(EXERCISE PROMPT) Every entry below is to be copied exactly as written.

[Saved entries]
= Beginning of Section =
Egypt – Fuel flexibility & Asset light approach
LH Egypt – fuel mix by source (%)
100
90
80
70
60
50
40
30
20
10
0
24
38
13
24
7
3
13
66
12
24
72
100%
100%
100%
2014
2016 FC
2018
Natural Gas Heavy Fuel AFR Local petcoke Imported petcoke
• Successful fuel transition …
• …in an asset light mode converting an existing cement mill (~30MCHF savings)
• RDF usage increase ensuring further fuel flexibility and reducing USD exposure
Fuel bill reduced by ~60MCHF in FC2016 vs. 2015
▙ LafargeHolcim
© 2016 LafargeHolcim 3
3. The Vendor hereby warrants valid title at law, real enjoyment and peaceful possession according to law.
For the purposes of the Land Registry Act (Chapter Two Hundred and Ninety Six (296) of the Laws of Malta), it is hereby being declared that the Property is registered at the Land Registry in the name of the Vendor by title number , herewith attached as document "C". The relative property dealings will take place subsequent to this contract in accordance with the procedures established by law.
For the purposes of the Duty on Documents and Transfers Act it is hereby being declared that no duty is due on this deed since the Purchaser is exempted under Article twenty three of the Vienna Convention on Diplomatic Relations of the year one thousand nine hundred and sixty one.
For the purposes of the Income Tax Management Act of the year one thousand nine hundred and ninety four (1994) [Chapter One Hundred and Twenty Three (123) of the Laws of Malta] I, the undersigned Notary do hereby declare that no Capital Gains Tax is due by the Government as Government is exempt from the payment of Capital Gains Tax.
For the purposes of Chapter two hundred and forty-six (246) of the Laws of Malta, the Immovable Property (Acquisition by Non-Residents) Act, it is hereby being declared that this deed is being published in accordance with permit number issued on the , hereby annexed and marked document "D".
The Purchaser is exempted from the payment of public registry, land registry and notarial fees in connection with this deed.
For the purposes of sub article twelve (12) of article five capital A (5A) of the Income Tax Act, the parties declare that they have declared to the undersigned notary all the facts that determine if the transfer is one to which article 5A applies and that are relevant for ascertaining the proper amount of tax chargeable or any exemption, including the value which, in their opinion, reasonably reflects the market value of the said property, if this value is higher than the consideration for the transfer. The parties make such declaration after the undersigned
= End of Section =
(SOLUTION)
Egypt – Fuel flexibility & Asset light approach
LH Egypt – fuel mix by source (%)
100
90
80
70
60
50
40
30
20
10
0
24
38
13
24
7
3
13
66
12
24
72
100%
100%
100%
2014
2016 FC
2018
Natural Gas Heavy Fuel AFR Local petcoke Imported petcoke
• Successful fuel transition …
• …in an asset light mode converting an existing cement mill (~30MCHF savings)
• RDF usage increase ensuring further fuel flexibility and reducing USD exposure
Fuel bill reduced by ~60MCHF in FC2016 vs. 2015
▙ LafargeHolcim
© 2016 LafargeHolcim 3
3. The Vendor hereby warrants valid title at law, real enjoyment and peaceful possession according to law.
For the purposes of the Land Registry Act (Chapter Two Hundred and Ninety Six (296) of the Laws of Malta), it is hereby being declared that the Property is registered at the Land Registry in the name of the Vendor by title number , herewith attached as document "C". The relative property dealings will take place subsequent to this contract in accordance with the procedures established by law.
For the purposes of the Duty on Documents and Transfers Act it is hereby being declared that no duty is due on this deed since the Purchaser is exempted under Article twenty three of the Vienna Convention on Diplomatic Relations of the year one thousand nine hundred and sixty one.
For the purposes of the Income Tax Management Act of the year one thousand nine hundred and ninety four (1994) [Chapter One Hundred and Twenty Three (123) of the Laws of Malta] I, the undersigned Notary do hereby declare that no Capital Gains Tax is due by the Government as Government is exempt from the payment of Capital Gains Tax.
For the purposes of Chapter two hundred and forty-six (246) of the Laws of Malta, the Immovable Property (Acquisition by Non-Residents) Act, it is hereby being declared that this deed is being published in accordance with permit number issued on the , hereby annexed and marked document "D".
The Purchaser is exempted from the payment of public registry, land registry and notarial fees in connection with this deed.
For the purposes of sub article twelve (12) of article five capital A (5A) of the Income Tax Act, the parties declare that they have declared to the undersigned notary all the facts that determine if the transfer is one to which article 5A applies and that are relevant for ascertaining the proper amount of tax chargeable or any exemption, including the value which, in their opinion, reasonably reflects the market value of the said property, if this value is higher than the consideration for the transfer. The parties make such declaration after the undersigned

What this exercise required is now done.